Wednesday, September 25, 2013

Up and Coming Elementary Projects

Elementary project posts are going to be far and fewer in between this year.  Since I only see them once a cycle, it's just going to take that much longer for us to finish quality projects.  Here's an overview of what I am currently doing with the elementary grades.  Some projects are repeats of last year, and some are brand new projects that I am starting off with for the first time.

The kindergartners just finished up their first listening and learning strand of nursery rhymes.  I decided to forgo my usually beginning projects of the primary and secondary colors to start with shapes.  To go along with their nursery rhyme unit, we are doing "Hey Diddle Diddle" drawings.  So far we have worked one day on this. I gave students my shape practice sheet and then together, we drew a cow jumping over the moon, and the dish running away with the spoon (made sure we got two rhyming components in the drawing...).  Next class, I'll have them trace all their pencil lines with Sharpie marker, we'll talk about craftsmanship when it comes to coloring with crayons, and they will finish up coloring their projects for display.

1st Grade
In 1st grade, we are starting out with the pumpkin unit, just slightly altered to try and fit it into 2 1/2 class periods instead of 3-4.  We've so far worked one class on this.  On the first day, everyone got a piece of Manila drawing paper and I asked them to draw a pumpkin patch in 15 minutes.  We talked about how they drew their pumpkins vs. how a pumpkin really looks (most drew them perfect circles and didn't attempt to show the texture).  Then, I demonstrated on the board how to use flattened circles to draw pumpkins.  Students then turned their papers over and spent the rest of class drawing more realistic pumpkin patches.  Next class, I'll show them how to use more than one horizon line (and we'll talk about size) to create depth.  They'll draw their pumpkin patches and start blending on them with oil pastels.

RECORDED INFORMATION:
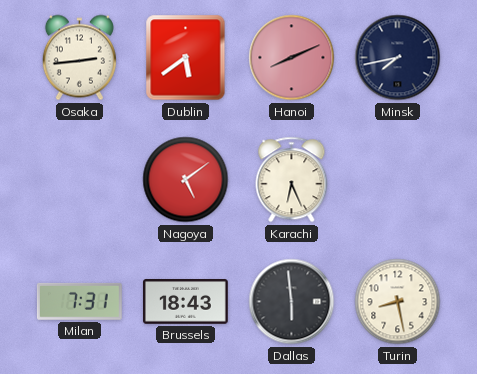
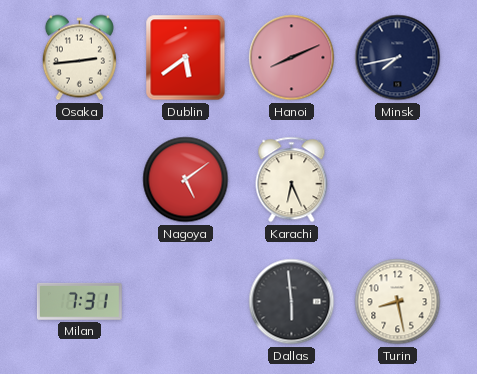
Brussels: 18:43 -> none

THE TASKS:
[1] In the post about elementary art projects, list each thing the kindergartners are to do during their next class.
[2] Rewrite the post about elementary art projects from "Wednesday, September 25, 2013" up to and including "the first time.", swapping "cycle" for "week".

OUTPUTS IN ORDER:
[1]
- Trace all their pencil lines with Sharpie marker
- Talk about craftsmanship when coloring with crayons
- Finish coloring their projects for display

[2]
Wednesday, September 25, 2013

Up and Coming Elementary Projects

Elementary project posts are going to be far and fewer in between this year.  Since I only see them once a week, it's just going to take that much longer for us to finish quality projects.  Here's an overview of what I am currently doing with the elementary grades.  Some projects are repeats of last year, and some are brand new projects that I am starting off with for the first time.